As the UAE debates the introduction of VAT, fears that it would erode competitiveness and lead to an exodus of foreign investors are unfounded, say experts.
“Although [this is] a major shift in fiscal policy from a country widely recognised for its low tax status, we consider this a sign of a maturing market, with a diminishing natural resource, taking the long term seriously,” says John Martin St. Valery, founding partner of The Links Group.
“The introduction of a sales tax and broadening of the corporation tax are obvious steps forward and, although they will necessitate changes to the administration of locally-registered companies, the anticipated low rate of taxation applied is unlikely to impact foreign investors who are typically familiar with these types of taxes,” he adds.
According to The Links Group, both Singapore and Hong Kong are testament to the fact that an efficient low tax environment doesn’t deter investment.
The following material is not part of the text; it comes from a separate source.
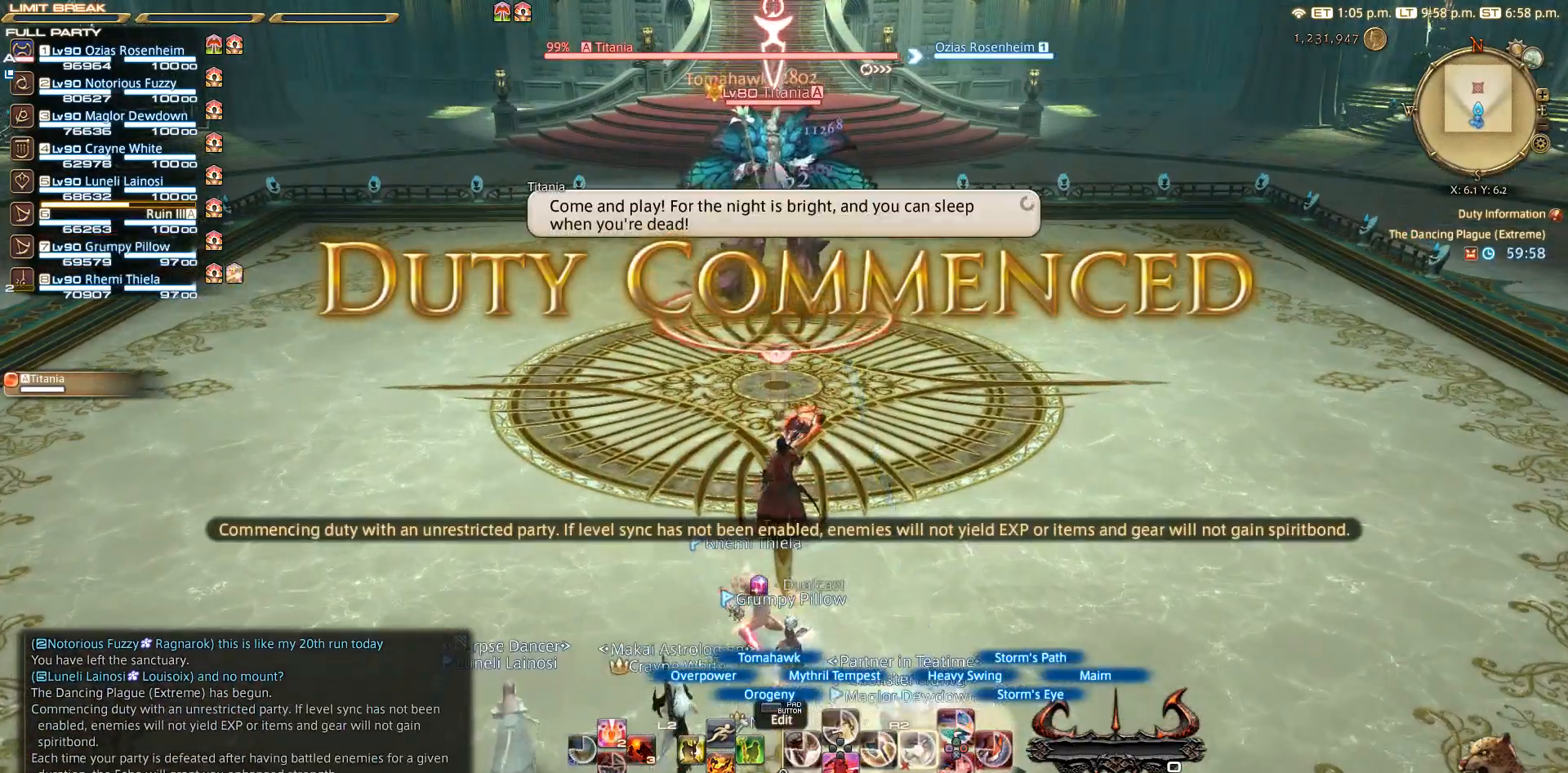
{"buttons": ["SQUARE", "R2"], "left_stick": "up", "right_stick": "center", "events": [[83, "SQUARE", "up"], [133, "SQUARE", "down"], [200, "SQUARE", "up"], [467, "SQUARE", "down"]]}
And the UAE it believes enjoys a similar geographical advantage, offering a gateway to the Middle East, the Indian subcontinent and Africa.
The IMF earlier this month asked authorities to increase non-hydrocarbon revenues by introducing VAT and also broadening corporate and excise taxes. According to the Fund, the UAE could generate revenues of 7.4 percent of non-hydrocarbon GDP, if a ten percent CIT, five percent VAT and 15 percent excise tax on vehicles were to be levied.
An official statement carried by the Emirates News Agency WAM confirmed that the UAE is studying the implementation of a VAT draft law, but it remains pending owing to the lack of a final agreement with the other GCC countries on areas such as the rate of tax, exemptions etc. The law, if introduced, is likely to be in coordination with other GCC economies, so as to prevent an erosion of the UAE’s competitiveness.
“VAT introduction would help increase non-oil fiscal revenues and decrease fiscal vulnerabilities in a low oil price environment, in our view. The International Monetary Fund estimates a yield of 2.7 percent of non-hydrocarbon GDP as a result of introducing a five percent VAT tax rate, using the 2013 final consumption amount,” BOAML said in a recent note.